Pharmacovigilance is an excellent career choice for people interested in the medical industry and passionate about drug safety. and that resounding yes! The demand for pharmacovigilance professionals is expected to continue to rise in the coming years.
Future PV will require dedicated sub-functions with the sole responsibility of direct engagement with patients and patient groups through their preferred communication channels to collate questions and concerns and to more effectively translate safety-related information to the layperson.
The study of pharmacy or pharmaceutical science at the graduate or postgraduate level. Medicine at the graduate or postgraduate level.

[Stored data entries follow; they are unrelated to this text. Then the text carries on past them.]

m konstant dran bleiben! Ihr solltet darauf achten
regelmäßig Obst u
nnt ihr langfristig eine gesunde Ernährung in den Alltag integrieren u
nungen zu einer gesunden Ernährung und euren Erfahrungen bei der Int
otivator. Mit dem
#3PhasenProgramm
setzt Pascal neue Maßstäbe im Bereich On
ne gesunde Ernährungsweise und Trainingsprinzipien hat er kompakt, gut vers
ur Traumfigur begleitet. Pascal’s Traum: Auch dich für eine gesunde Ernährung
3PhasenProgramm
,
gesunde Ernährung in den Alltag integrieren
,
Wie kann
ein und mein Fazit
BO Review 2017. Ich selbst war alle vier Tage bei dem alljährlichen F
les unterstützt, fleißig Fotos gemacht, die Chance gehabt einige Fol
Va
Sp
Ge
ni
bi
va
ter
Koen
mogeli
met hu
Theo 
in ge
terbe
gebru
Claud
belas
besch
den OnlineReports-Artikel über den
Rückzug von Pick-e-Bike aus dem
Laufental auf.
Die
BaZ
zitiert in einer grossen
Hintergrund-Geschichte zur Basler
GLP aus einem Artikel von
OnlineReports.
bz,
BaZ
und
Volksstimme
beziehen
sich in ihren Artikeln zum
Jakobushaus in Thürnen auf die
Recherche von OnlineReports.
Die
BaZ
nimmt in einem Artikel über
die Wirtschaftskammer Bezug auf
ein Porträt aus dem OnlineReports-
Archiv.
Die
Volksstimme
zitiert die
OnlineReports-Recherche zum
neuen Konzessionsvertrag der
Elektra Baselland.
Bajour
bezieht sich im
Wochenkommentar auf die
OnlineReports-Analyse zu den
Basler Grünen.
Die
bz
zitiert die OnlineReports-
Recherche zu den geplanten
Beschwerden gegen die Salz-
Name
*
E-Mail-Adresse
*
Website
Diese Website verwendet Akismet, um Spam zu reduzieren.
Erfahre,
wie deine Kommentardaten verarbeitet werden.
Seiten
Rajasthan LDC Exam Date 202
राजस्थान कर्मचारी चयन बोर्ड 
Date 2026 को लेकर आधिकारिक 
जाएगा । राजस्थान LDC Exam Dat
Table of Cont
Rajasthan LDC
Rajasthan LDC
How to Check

Pharmacovigilance aims to preserve general health by identifying, evaluating, and minimizing health issues to ensure that the benefits of accessible treatments outweigh the potential risks.
Absolutely Pharmacovigilance because Pharmacovigilance is the best field to study about the available drugs as well as their side effects. Pharmacovigilance is completely research based stream and it is most demanding domain for pharmaceutical professionals.
It is a scientific discipline that involves reporting and assessing the side effects of a medicine. It is mainly due to the function of Pharmacovigilance professionals that the medicines in the marketplace that we consume are safe, and all those that are identified as hazardous are taken off the market.
The goal of safety monitoring in clinical trials is to identify, evaluate, minimize and appropriately manage risks. In Europe, Risk Management Plans (RMPs) are required by the EMA as part of the drug approval process.